This photo I took of the trees up in PV is a good example of what I am talking about. All of the trees in the photo are probably roughly the same size if you walked up to each tree in the image, maybe 30’ – 40’ tall and a couple feet around more or less and your brain knows this. You have all seen trees before, it is stored in your memory the problem comes when you try to draw or paint them, more often than not, I will see students struggling because all their elements are the same size or they are putting way too much detail or color into distant objects because they are listening to their brain tell them “It’s a 40’ tree!” In this photo, you can see that the closest tree goes off the page (yes, I did plan that), the next trees you can see the base on up to the top of the photo where they go out of the image. As you go back into the image, the trees get smaller, they get closer together, there is less detail and they are less intense in color. All these things give depth to the image.
In my first figure I drew my horizon line and my first line and drew the perspective lines, then I put dots at the top ½” apart and drew the lines getting smaller going to the horizon line. If this were a fence line or telephone poles in a painting, it would look very odd because they are evenly spaced. It is a trick of the eye, but the taller lines look closer together and the smaller lines look further apart but they are all evenly space apart. Conversely, in the next figure, by applying that things get closer together as they go into the distance, lines of similar height look smaller in the front and taller in the back because our brains are applying the rules of perspective whether we are aware of it or not. The third figure is how using the rules of perspective can create the illusion of distance on a 2 dimensional surface.
You need to be aware of this and look for it in your everyday surroundings, the more you see the better you will understand and the better your paintings will become. Now we will go on to atmospheric perspective which works in conjunction with the visual perspective to create depth in your painting.
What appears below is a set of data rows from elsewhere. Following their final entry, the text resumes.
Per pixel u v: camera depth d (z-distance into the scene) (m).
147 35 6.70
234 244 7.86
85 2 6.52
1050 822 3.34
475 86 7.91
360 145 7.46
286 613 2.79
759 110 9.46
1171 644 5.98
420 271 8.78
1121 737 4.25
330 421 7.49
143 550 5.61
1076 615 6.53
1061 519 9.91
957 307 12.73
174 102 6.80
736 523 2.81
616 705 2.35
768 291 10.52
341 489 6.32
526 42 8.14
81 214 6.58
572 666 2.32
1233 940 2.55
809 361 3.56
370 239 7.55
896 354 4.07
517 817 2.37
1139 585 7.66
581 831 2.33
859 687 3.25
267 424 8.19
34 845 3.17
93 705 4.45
As I said above, there is a lot of particles in our air and it does affect how we see things in real life. Some days there are so many particles like smog or fog that distant things are barely visible if at all as artists, we need to figure this element into our work to create depth. The atmosphere is the “…less detail and less intense in color (softer and grayer)” aspect of the rule of perspective. As light comes through the atmosphere it is scattered and absorbed by these particles until only the blue end of the spectrum is left, it is why the sky is blue and since the sky is usually the furthest thing in our painting we will start there.
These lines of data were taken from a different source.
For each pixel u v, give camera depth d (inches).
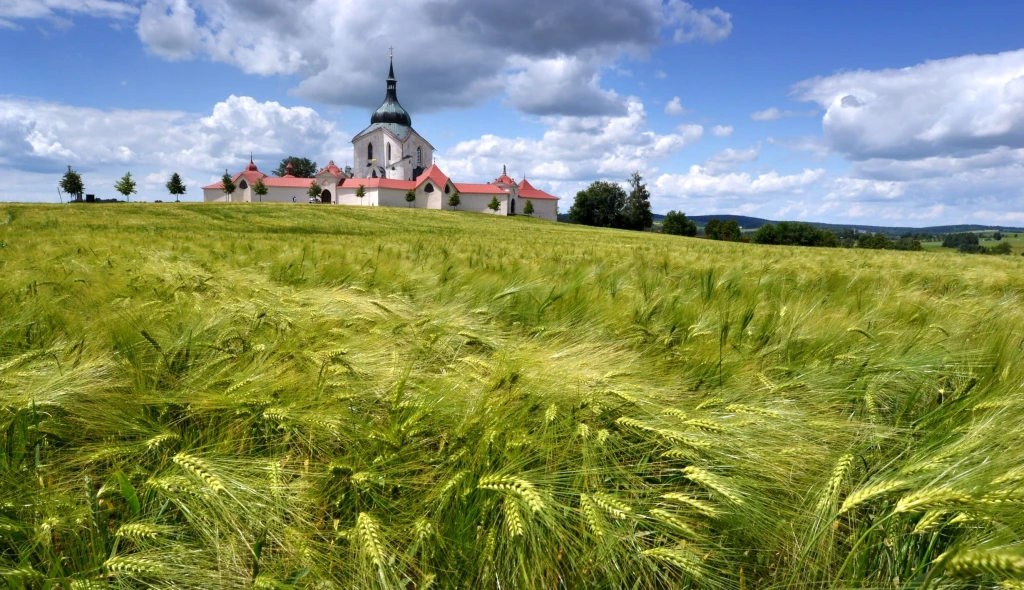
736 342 139.7
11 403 87.9
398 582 65.2
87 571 66.7
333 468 84.1
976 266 535.2
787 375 123.0
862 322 158.7
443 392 95.7
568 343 143.2
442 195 4104.3
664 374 119.5
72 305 165.2
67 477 85.0
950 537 71.1
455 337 139.8
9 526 68.2
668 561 71.0
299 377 101.8
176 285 207.6
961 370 116.6
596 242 1246.9
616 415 93.6
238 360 113.2
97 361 105.2
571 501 78.5
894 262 587.2
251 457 88.2
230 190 3981.3
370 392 103.9
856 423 93.7
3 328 128.8
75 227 1063.6
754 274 324.8
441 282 250.1
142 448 86.7
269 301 176.4
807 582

If you look at a clear blue sky starting at the horizon and pan up, you will see that near the ground the sky can be almost any color from a milky white to pinks, light blues, browns depending on how clear the day is, time of day and what is in the air. As you look up the sky will get bluer until it becomes a rich, deep blue in color. The reason for this is most of the air and what’s in it exist in a very thin layer around the earth when you are looking at the sky near the horizon you are looking through the thickest part of the atmosphere which could be several miles of thick atmosphere, when you look up you are only looking through what is directly above you and the air thins out within a few thousand feet which creates the blue sky above you but the darker color comes from the dark of space behind that thin layer. Sorry about the science but knowledge is power especially for the artist.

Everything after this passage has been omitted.